Wo die Augen anderer Schauspieler leuchten oder strahlen, blitzten seine auf: vor Unternehmungslust und Zuversicht. Sie erkannten die Welt als etwas, das es zu erobern galt. Sie waren das Unterpfand seiner Geistesgegenwart, Indiz einer blendenden Intensität. Aber was waren sie ohne die Brauen, die darüberlagen? Die waren sein temperamentvollstes Instrument. Er beherrschte es virtuos, hob oder senkte sie in Richtungen, die dem Kino bis dahin nicht zu Gebot standen. Sein Bond-Nachfolger Roger Moore konnte sie nur spöttisch kräuseln. Aber Connery formte sie zu einem machtvollen Bogen, oder, am schönsten: zu einem Dreieck von homerischer Heiterkeit.
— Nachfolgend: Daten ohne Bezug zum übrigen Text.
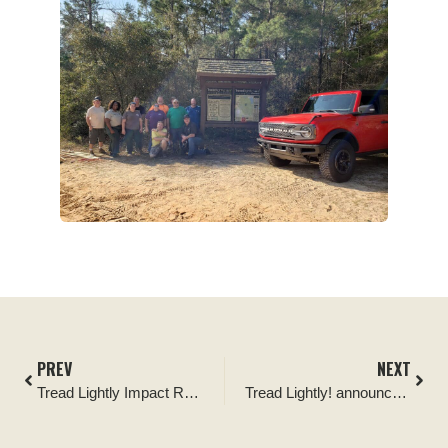
PREV
NEXT
Tread Lightly Impact Report: Ocala National Forest Tread Lightly Four Wheel Drive Way Cleanup and Kiosk Signage Replacement
Tread Lightly! announces Ironman 4×4 as its newest Official Partner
Sie unterstrichen Wachsamkeit, Genugtuung, Erstaunen, Misstrauen, Nachsicht, Neugierde oder die Freude am Fabulieren. Mit ihnen drückte er nicht nur Stimmungen aus, sondern eine Weltsicht.
Als James Bond war er noch glatt rasiert. Aber die virile Ausdruckskraft der Brauen erlosch nicht, als er sich danach zu einem begnadeten Schnauz- und Vollbartträger mauserte. Die Behaarung ließ vergessen, dass sein Haupthaar längst schütter war, und verlieh den Toupets, die er wacker trug, Würde. Der Erfinder Bonds, Ian Fleming, hätte lieber Cary Grant in der Rolle des Geheimagenten seiner Majestät gesehen, oder einen anderen, dem man Vornehmheit zutraute. Immerhin sollte die Figur das Vereinigte Königreich hinwegtrösten über den Verlust seiner Kolonien und seiner allgemeinen geopolitischen Bedeutung. Connery fügte Bonds weltläufiger Eleganz eine Dosis proletarischer Ruppigkeit bei. Bis Daniel Craig war er der einzige Darsteller der Rolle, den man sich nicht als Mitglied eines exklusiven Clubs vorstellen musste. Mit ihm geriet das britische Klassensystem aus den Fugen: Als Aristokraten konnte man sich ihn nicht vorstellen, aber er war wie geschaffen dafür, Könige zu spielen.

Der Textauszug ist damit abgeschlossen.